ITAT Chennai deletes Rs. 2.57 lakh penalty under Section 270A, citing COVID-19 delays and no intentional under-reporting by the assessee.
Saloni Kumari | Feb 16, 2026 |
ITAT Cancels Penalty for Late ITR Filing, Cites COVID-19 Hardship and No Intentional Under-Reporting
The ITAT deleted the Rs. 2.57 lakh penalty imposed under Section 270A, holding that late ITR filing due to COVID-19 and accurate income reporting showed no intentional under-reporting, and ruled in favour of the assessee.
The Income Tax Appellate Tribunal (ITAT), ‘B’ Bench, Chennai, has recently announced its ruling on an appeal filed by Shri Santhosh Abraham against the Income Tax Department, challenging an order dated October 23, 2025, passed by the CIT(A)/NFAC Delhi. The case belongs to the Assessment Year 2020-21. The key dispute is regarding whether the First Appellate Authority (FAA) is justified in confirming the penalty imposed under Section 270A of the Act, amounting to Rs. 257,631, for alleged under-reporting of income.

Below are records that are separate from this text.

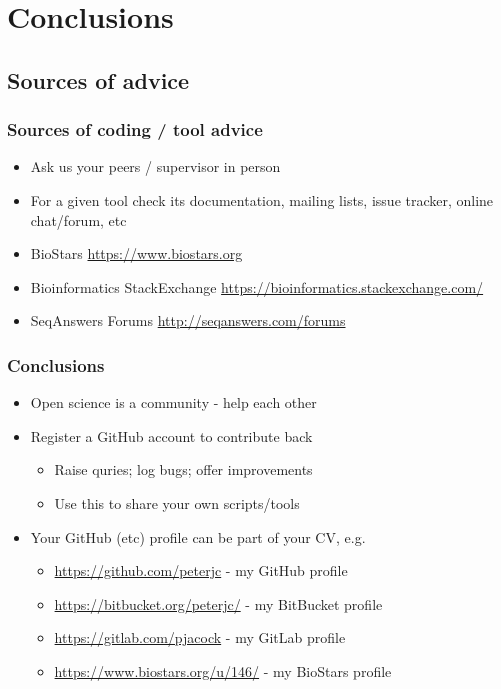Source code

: \section{Conclusions}

\subsection{Sources of advice}

\begin{frame}
  \frametitle{Sources of coding / tool advice}
  \begin{itemize}
    \item Ask us your peers / supervisor in person
    \item For a given tool check its documentation, mailing lists, issue tracker, online chat/forum, etc
    \item BioStars \url{https://www.biostars.org}
    \item Bioinformatics StackExchange \url{https://bioinformatics.stackexchange.com/}
    \item SeqAnswers Forums \url{http://seqanswers.com/forums}
 \end{itemize}
\end{frame}

\begin{frame}
  \frametitle{Conclusions}
  \begin{itemize}
    \item Open science is a community - help each other
    \item Register a GitHub account to contribute back
      \begin{itemize}
        \item Raise quries; log bugs; offer improvements
        \item Use this to share your own scripts/tools
      \end{itemize}
    \item Your GitHub (etc) profile can be part of your CV, e.g.
      \begin{itemize}
        \item \url{https://github.com/peterjc} - my GitHub profile
        \item \url{https://bitbucket.org/peterjc/} - my BitBucket profile
        \item \url{https://gitlab.com/pjacock} - my GitLab profile
        \item \url{https://www.biostars.org/u/146/} - my BioStars profile
      \end{itemize}
 \end{itemize}
\end{frame}

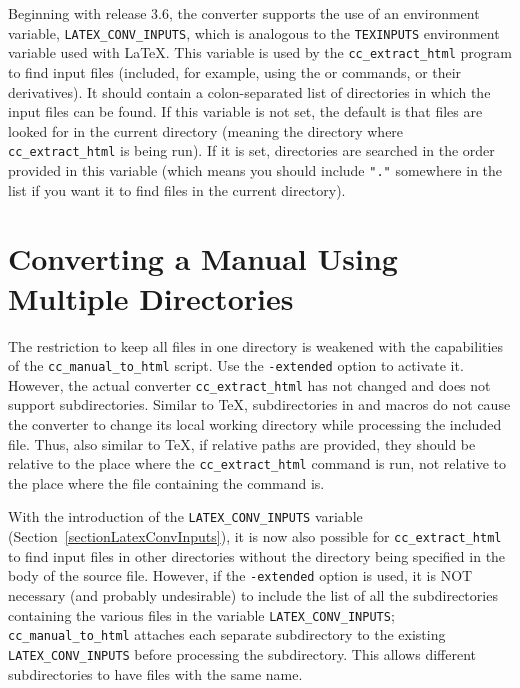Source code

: \documentclass[11pt]{article}
\makeatletter
\newcommand{\Mindex}[1]{\index{#1@\protect\Backslash{\tt #1}}}
\makeatother
\begin{document}
Beginning with release 3.6, the converter supports the use of an 
environment variable, \verb|LATEX_CONV_INPUTS|, which is analogous
to the \verb|TEXINPUTS| environment variable used with \LaTeX.  This
variable is used by the \verb|cc_extract_html| program to find input
files (included, for example, using the \verb|| or \verb|| 
commands, or their derivatives).  It should contain a colon-separated
list of directories in which the input files can be found.  If this variable
is not set, the default is that files are looked for in the current
directory (meaning the directory where \verb|cc_extract_html| is being
run).  If it is set, directories 
are searched in the order provided in this variable (which means you should
include \verb|"."| somewhere in the list if you want it to find files in the
current directory).
\Mindex{input}\Mindex{include}

\section{Converting a Manual Using Multiple Directories}
\label{sectionHtmlExtended}


The restriction to keep all files in one directory is weakened with
the capabilities of the {\tt cc\_manual\_to\_html} script. Use the
{\tt -extended} option to activate it. However, the actual converter
{\tt cc\_extract\_html} has not changed and does not support
subdirectories. Similar to \TeX, subdirectories in \verb++ and
\verb++ macros do not cause the converter to change its
local working directory while processing the included file.  Thus,
also similar to \TeX, if relative paths are provided, they should be
relative to the place where the {\tt cc\_extract\_html} command is
run, not relative to the place where the file containing the command
is.  

With the introduction of the {\tt LATEX\_CONV\_INPUTS} variable 
(Section~\ref{sectionLatexConvInputs}), it is now also possible 
for {\tt cc\_extract\_html} to find input files in other directories 
without the directory being specified in the body of the source file.  
However, if the {\tt -extended} option is used, it is NOT 
necessary (and probably undesirable) to include the list of all the
subdirectories containing the various files in the variable 
{\tt LATEX\_CONV\_INPUTS}; {\tt cc\_manual\_to\_html} attaches each
separate subdirectory to the existing {\tt LATEX\_CONV\_INPUTS} before 
processing the subdirectory.  This allows different subdirectories 
to have files with the same name. 
\end{document}
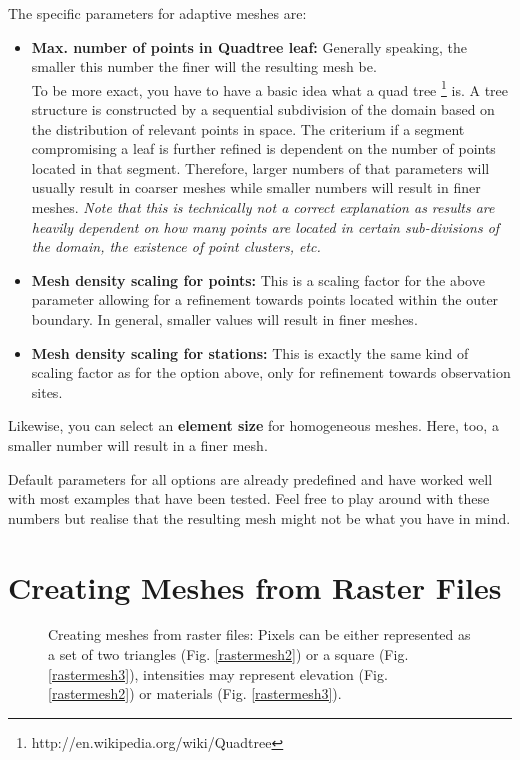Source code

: The specific parameters for adaptive meshes are:
\begin{itemize}
\item \textbf{Max. number of points in Quadtree leaf:} Generally speaking, the smaller this number the finer will the resulting mesh be. \\
    To be more exact, you have to have a basic idea what a quad tree \footnote{http://en.wikipedia.org/wiki/Quadtree} is. A tree structure is constructed by a sequential subdivision of the domain based on the distribution of relevant points in space. The criterium if a segment compromising a leaf is further refined is dependent on the number of points located in that segment. Therefore, larger numbers of that parameters will usually result in coarser meshes while smaller numbers will result in finer meshes. \emph{Note that this is technically not a correct explanation as results are heavily dependent on how many points are located in certain sub-divisions of the domain, the existence of point clusters, etc.}
\item \textbf{Mesh density scaling for points:} This is a scaling factor for the above parameter allowing for a refinement towards points located within the outer boundary. In general, smaller values will result in finer meshes.
\item \textbf{Mesh density scaling for stations:} This is exactly the same kind of scaling factor as for the option above, only for refinement towards observation sites.
\end{itemize}

Likewise, you can select an \textbf{element size} for homogeneous meshes. Here, too, a smaller number will result in a finer mesh.

\bigskip

Default parameters for all options are already predefined and have worked well with most examples that have been tested. Feel free to play around with these numbers but realise that the resulting mesh might not be what you have in mind.

\section{Creating Meshes from Raster Files}
\label{meshraster}

\begin{figure}[tb]
\begin{center}
\enspace
{}\enspace
{}
\end{center}
\caption{Creating meshes from raster files: Pixels can be either represented as a set of two triangles (Fig. \ref{rastermesh2}) or a square (Fig. \ref{rastermesh3}), intensities may represent elevation (Fig. \ref{rastermesh2}) or materials (Fig. \ref{rastermesh3}).}
\label{fig:rastermesh}
\end{figure}

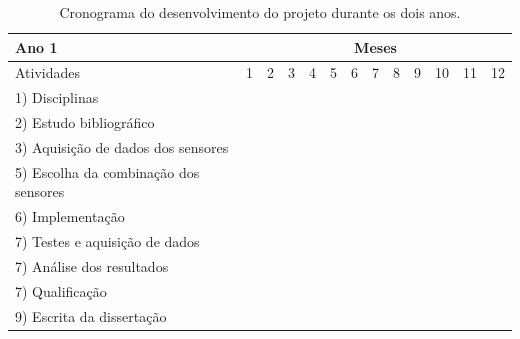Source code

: \documentclass[acronym, symbols, table]{fei}
\begin{document}
		\begin{table}[!htb]
			\centering
			\caption{Cronograma do desenvolvimento do projeto durante os dois anos.}\label{tab:cronograma}
			\begin{tabular}{>{\raggedright}p{}|c|c|c|c|c|c|c|c|c|c|c|c|}
				\cline{2-13}
				Ano 1 & \multicolumn{12}{c|}{Meses} \\ \hline
				Atividades                       				 &  1 &  2 &  3 &  4 &  5 &  6 &  7 &  8 &  9 & 10 & 11 & 12 \\ \hline \hline
				\small 1) Disciplinas   						 & \X & \X & \X & \X & \X & \X & \X & \X & \X & \X & \X & \X \\ \hline
				\small 2) Estudo bibliográfico   				 & \X & \X & \X & \X & \X & \X & \X & \X & \X & \X & \X & \X \\ \hline
				\small 3) Aquisição de dados dos sensores        &    &    &    &    &    &    &    &    &    &    &    &    \\ \hline
				\small 5) Escolha da combinação dos sensores   	 &    &    &    &    &    &    &    &    &    &    &    &    \\ \hline
				\small 6) Implementação 		                 &    &    &    &    &    &    &    &    &    &    &    &    \\ \hline
				\small 7) Testes e aquisição de dados   		 &    &    &    &    &    &    &    &    &    &    &    &    \\ \hline
				\small 7) Análise dos resultados   			 	 &    &    &    &    &    &    &    &    &    &    &    &    \\ \hline
				\small 7) Qualificação   			 	 		 &    &    &    &    &    &    &    &    &    &    &    &    \\ \hline
				\small 9) Escrita da dissertação   				 &    &    &    &    &    &    &    &    &    & \X & \X & \X \\ \hline				
			\end{tabular}
			
			\hfill\break
			

\end{table}
\end{document}
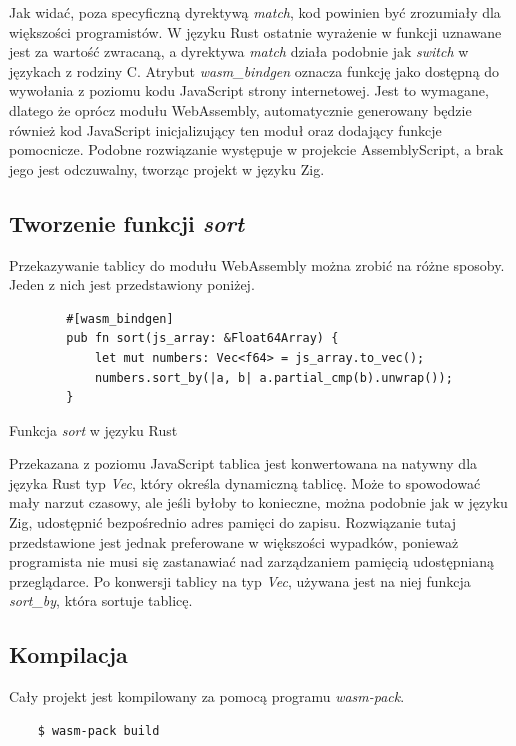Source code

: \documentclass[language=polish,type=master]{aghmodern}
\begin{document}
Jak widać, poza specyficzną dyrektywą \emph{match}, kod powinien być zrozumiały dla większości programistów.
W języku Rust ostatnie wyrażenie w funkcji uznawane jest za wartość zwracaną, a dyrektywa \emph{match} działa podobnie jak \emph{switch} w językach z rodziny C.
Atrybut \emph{wasm\_bindgen} oznacza funkcję jako dostępną do wywołania z poziomu kodu JavaScript strony internetowej.
Jest to wymagane, dlatego że oprócz modułu WebAssembly, automatycznie generowany będzie również kod JavaScript inicjalizujący ten moduł oraz dodający funkcje pomocnicze.
Podobne rozwiązanie występuje w projekcie AssemblyScript, a brak jego jest odczuwalny, tworząc projekt w języku Zig.

\clearpage

\subsection{Tworzenie funkcji \emph{sort}}
Przekazywanie tablicy do modułu WebAssembly można zrobić na różne sposoby.
Jeden z nich jest przedstawiony poniżej.

\begin{listing}[H]
    \begin{verbatim}
        #[wasm_bindgen]
        pub fn sort(js_array: &Float64Array) {
            let mut numbers: Vec<f64> = js_array.to_vec();
            numbers.sort_by(|a, b| a.partial_cmp(b).unwrap());
        }
    \end{verbatim}
    \caption{Funkcja \emph{sort} w języku Rust}
\end{listing}

Przekazana z poziomu JavaScript tablica jest konwertowana na natywny dla języka Rust typ \emph{Vec}, który określa dynamiczną tablicę.
Może to spowodować mały narzut czasowy, ale jeśli byłoby to konieczne, można podobnie jak w języku Zig, udostępnić bezpośrednio adres pamięci do zapisu.
Rozwiązanie tutaj przedstawione jest jednak preferowane w większości wypadków, ponieważ programista nie musi się zastanawiać nad zarządzaniem pamięcią udostępnianą przeglądarce.
Po konwersji tablicy na typ \emph{Vec}, używana jest na niej funkcja \emph{sort\_by}, która sortuje tablicę.

\subsection{Kompilacja}
Cały projekt jest kompilowany za pomocą programu \emph{wasm-pack}.

\begin{verbatim}
    $ wasm-pack build
\end{verbatim}
\end{document}
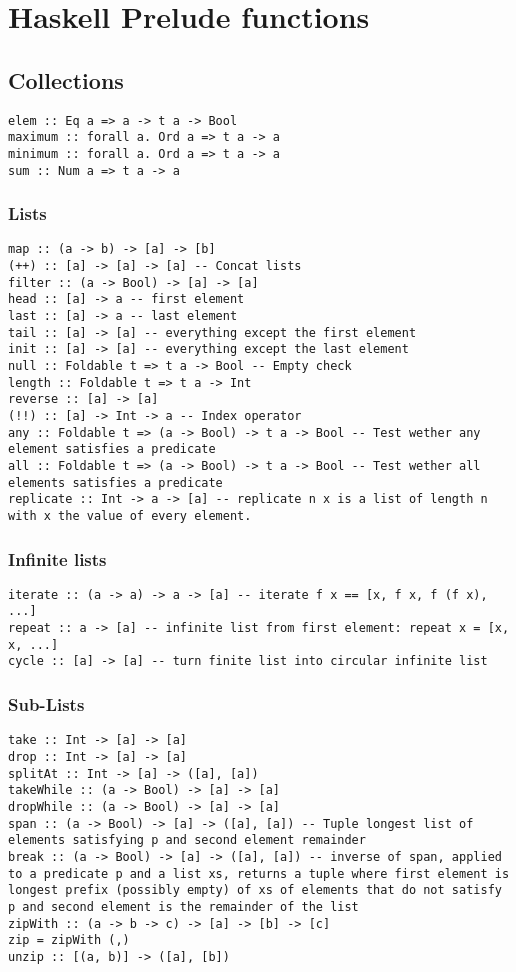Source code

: \appendix\section{Haskell Prelude functions}
\subsection{Collections}
\begin{verbatim}
elem :: Eq a => a -> t a -> Bool 
maximum :: forall a. Ord a => t a -> a
minimum :: forall a. Ord a => t a -> a
sum :: Num a => t a -> a
\end{verbatim}
\subsubsection{Lists}
\begin{verbatim}
map :: (a -> b) -> [a] -> [b]
(++) :: [a] -> [a] -> [a] -- Concat lists
filter :: (a -> Bool) -> [a] -> [a]
head :: [a] -> a -- first element
last :: [a] -> a -- last element
tail :: [a] -> [a] -- everything except the first element
init :: [a] -> [a] -- everything except the last element
null :: Foldable t => t a -> Bool -- Empty check
length :: Foldable t => t a -> Int
reverse :: [a] -> [a]
(!!) :: [a] -> Int -> a -- Index operator
any :: Foldable t => (a -> Bool) -> t a -> Bool -- Test wether any element satisfies a predicate
all :: Foldable t => (a -> Bool) -> t a -> Bool -- Test wether all elements satisfies a predicate
replicate :: Int -> a -> [a] -- replicate n x is a list of length n with x the value of every element.
\end{verbatim}
\subsubsection{Infinite lists}
\begin{verbatim}
iterate :: (a -> a) -> a -> [a] -- iterate f x == [x, f x, f (f x), ...]
repeat :: a -> [a] -- infinite list from first element: repeat x = [x, x, ...]
cycle :: [a] -> [a] -- turn finite list into circular infinite list
\end{verbatim}
\subsubsection{Sub-Lists}
\begin{verbatim}
take :: Int -> [a] -> [a]
drop :: Int -> [a] -> [a]
splitAt :: Int -> [a] -> ([a], [a])
takeWhile :: (a -> Bool) -> [a] -> [a]
dropWhile :: (a -> Bool) -> [a] -> [a]
span :: (a -> Bool) -> [a] -> ([a], [a]) -- Tuple longest list of elements satisfying p and second element remainder
break :: (a -> Bool) -> [a] -> ([a], [a]) -- inverse of span, applied to a predicate p and a list xs, returns a tuple where first element is longest prefix (possibly empty) of xs of elements that do not satisfy p and second element is the remainder of the list
zipWith :: (a -> b -> c) -> [a] -> [b] -> [c]
zip = zipWith (,)
unzip :: [(a, b)] -> ([a], [b])
\end{verbatim}
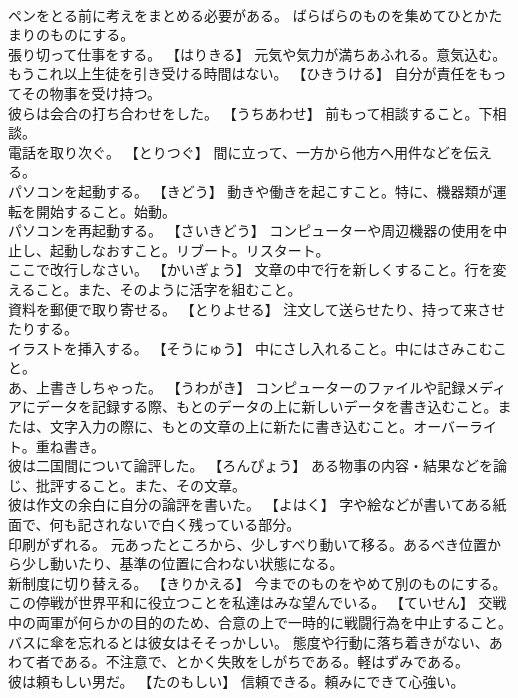 \documentclass[8pt]{extreport}
\begin{document}
\begin{CJK}{UTF8}{min}
\\	ペンをとる前に考えをまとめる必要がある。	ばらばらのものを集めてひとかたまりのものにする。
\\	張り切って仕事をする。	【はりきる】 元気や気力が満ちあふれる。意気込む。
\\	もうこれ以上生徒を引き受ける時間はない。	【ひきうける】 自分が責任をもってその物事を受け持つ。
\\	彼らは会合の打ち合わせをした。	【うちあわせ】 前もって相談すること。下相談。
\\	電話を取り次ぐ。	【とりつぐ】 間に立って、一方から他方へ用件などを伝える。
\\	パソコンを起動する。	【きどう】 動きや働きを起こすこと。特に、機器類が運転を開始すること。始動。
\\	パソコンを再起動する。	【さいきどう】 コンピューターや周辺機器の使用を中止し、起動しなおすこと。リブート。リスタート。
\\	ここで改行しなさい。	【かいぎょう】 文章の中で行を新しくすること。行を変えること。また、そのように活字を組むこと。
\\	資料を郵便で取り寄せる。	【とりよせる】 注文して送らせたり、持って来させたりする。
\\	イラストを挿入する。	【そうにゅう】 中にさし入れること。中にはさみこむこと。
\\	あ、上書きしちゃった。	【うわがき】 コンピューターのファイルや記録メディアにデータを記録する際、もとのデータの上に新しいデータを書き込むこと。または、文字入力の際に、もとの文章の上に新たに書き込むこと。オーバーライト。重ね書き。
\\	彼は二国間について論評した。	【ろんぴょう】 ある物事の内容・結果などを論じ、批評すること。また、その文章。
\\	彼は作文の余白に自分の論評を書いた。	【よはく】 字や絵などが書いてある紙面で、何も記されないで白く残っている部分。
\\	印刷がずれる。	元あったところから、少しすべり動いて移る。あるべき位置から少し動いたり、基準の位置に合わない状態になる。
\\	新制度に切り替える。	【きりかえる】 今までのものをやめて別のものにする。
\\	この停戦が世界平和に役立つことを私達はみな望んでいる。	【ていせん】 交戦中の両軍が何らかの目的のため、合意の上で一時的に戦闘行為を中止すること。
\\	バスに傘を忘れるとは彼女はそそっかしい。	態度や行動に落ち着きがない、あわて者である。不注意で、とかく失敗をしがちである。軽はずみである。
\\	彼は頼もしい男だ。	【たのもしい】 信頼できる。頼みにできて心強い。

\end{CJK}
\end{document}
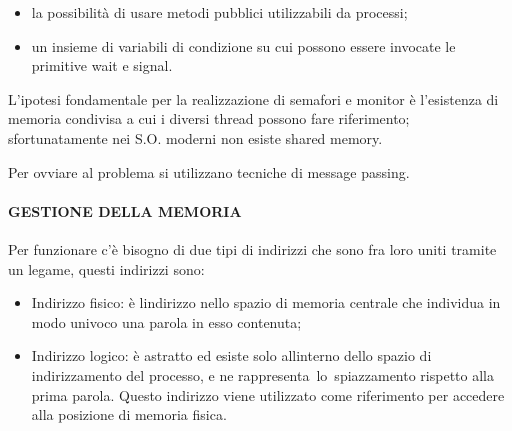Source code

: \documentclass[
]{article}
\providecommand{\tightlist}{%
  \setlength{\itemsep}{0pt}\setlength{\parskip}{0pt}}
\begin{document}
{}

\begin{itemize}
\tightlist
\item
  {la possibilità di usare metodi pubblici utilizzabili da processi;}
\end{itemize}

{}

\begin{itemize}
\tightlist
\item
  {un insieme di variabili di condizione su cui possono essere invocate
  le primitive wait e signal.}
\end{itemize}

{}

{L'ipotesi fondamentale per la realizzazione di semafori e monitor è
l'esistenza di memoria condivisa a cui i diversi thread possono fare
riferimento; sfortunatamente nei S.O. moderni non esiste shared memory.}

{Per ovviare al problema si utilizzano tecniche di message passing.}

{}

{}

\paragraph{\texorpdfstring{{GESTIONE DELLA
MEMORIA}}{GESTIONE DELLA MEMORIA}}\label{h.u452h5khjm3z}

{Per funzionare c'è bisogno di due tipi di indirizzi che sono fra loro
uniti tramite un legame, questi indirizzi sono:}

{}

\begin{itemize}
\tightlist
\item
  {Indirizzo fisico: è l\textquotesingle indirizzo nello spazio di
  memoria centrale che individua in modo univoco una parola in esso
  contenuta;}
\end{itemize}

{}

\begin{itemize}
\tightlist
\item
  {Indirizzo logico: è astratto ed esiste solo
  all\textquotesingle interno dello spazio di indirizzamento del
  processo, e ne rappresenta}{~lo}{~spiazzamento rispetto alla prima
  parola. }{Questo indirizzo viene utilizzato come riferimento per
  accedere alla posizione di memoria fisica}{.}
\end{itemize}

{}
\end{document}
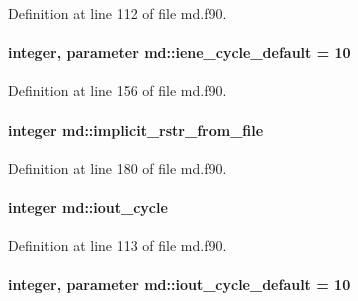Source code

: Definition at line 112 of file md.\-f90.

\hypertarget{classmd_af8c218348f086868b6add7ccec168b29}{
\paragraph[{iene\-\_\-cycle\-\_\-default}]{\setlength{\rightskip}{0pt plus 5cm}integer, parameter md\-::iene\-\_\-cycle\-\_\-default = 10}}\label{classmd_af8c218348f086868b6add7ccec168b29}


Definition at line 156 of file md.\-f90.

\hypertarget{classmd_a1e7dddfa1d19d1bda878d2011984800e}{
\paragraph[{implicit\-\_\-rstr\-\_\-from\-\_\-file}]{\setlength{\rightskip}{0pt plus 5cm}integer md\-::implicit\-\_\-rstr\-\_\-from\-\_\-file}}\label{classmd_a1e7dddfa1d19d1bda878d2011984800e}


Definition at line 180 of file md.\-f90.

\hypertarget{classmd_a1d5559ffcfeaa5988f934be02bedbf7d}{
\paragraph[{iout\-\_\-cycle}]{\setlength{\rightskip}{0pt plus 5cm}integer md\-::iout\-\_\-cycle}}\label{classmd_a1d5559ffcfeaa5988f934be02bedbf7d}


Definition at line 113 of file md.\-f90.

\hypertarget{classmd_af488caf19eab51ce8ce832996e1fa672}{
\paragraph[{iout\-\_\-cycle\-\_\-default}]{\setlength{\rightskip}{0pt plus 5cm}integer, parameter md\-::iout\-\_\-cycle\-\_\-default = 10}}\label{classmd_af488caf19eab51ce8ce832996e1fa672}


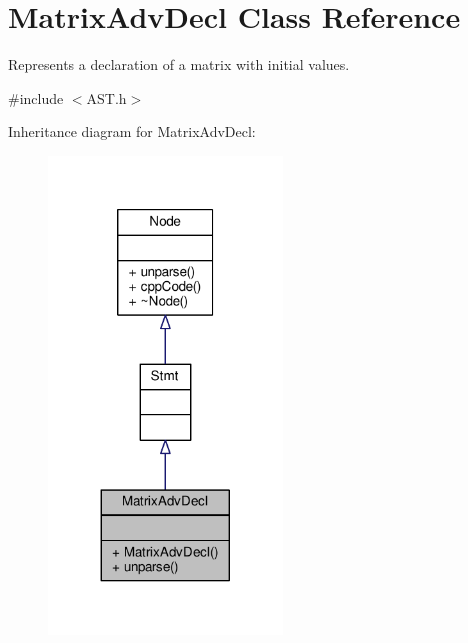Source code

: \hypertarget{classMatrixAdvDecl}{\section{Matrix\-Adv\-Decl Class Reference}
\label{classMatrixAdvDecl}
}


Represents a declaration of a matrix with initial values. \par
  




{\ttfamily \#include $<$A\-S\-T.\-h$>$}



Inheritance diagram for Matrix\-Adv\-Decl\-:\nopagebreak
\begin{figure}[H]
\begin{center}
\leavevmode
\includegraphics[width=176pt]{classMatrixAdvDecl__inherit__graph}
\end{center}
\end{figure}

The assessee company had filed its income tax return (ITR) for the year in consideration, i.e., AY 2020-21, declaring a substantial financial transaction in the stock market and suffering a loss of Rs. 197,056 and a total earned salary of Rs. 2,276,480 from TCS and Ashok Leyland, on which tax was already deducted at source (TDS). During this period, he and his family were affected by Covid-19, which ultimately led to delayed filing. The tax authorities issued a notice dated March 22, 2024, under Section 148, addressed to the assessee. In response to the notice, the assessee filed a revised return declaring its total income at Rs. 22,76,480 and tax liability at Rs. 5,26,210. Thereafter, the assessment was completed.
After completion of the assessment, a penalty notice under Section 274 was issued to the assessee, alleging under-reported income. Subsequently, penalty proceedings were initiated, where the assessee claimed he could not file his ITR because his family was affected by COVID-19 and that the income declared matched the assessed income. He further argued that almost the entire tax liability was already paid through TDS, and there was no intention to conceal income.
When the tribunal analysed the case, it noted that the reasons given by the assessee for late filing were genuine and not intentional. Also found the other arguments raised by the assessee as relevant and true. Therefore, the tribunal held that the under-reporting of income was not intentional. Accordingly, the tribunal deleted the impugned penalty imposed under Section 270A and ruled in favour of the assessee.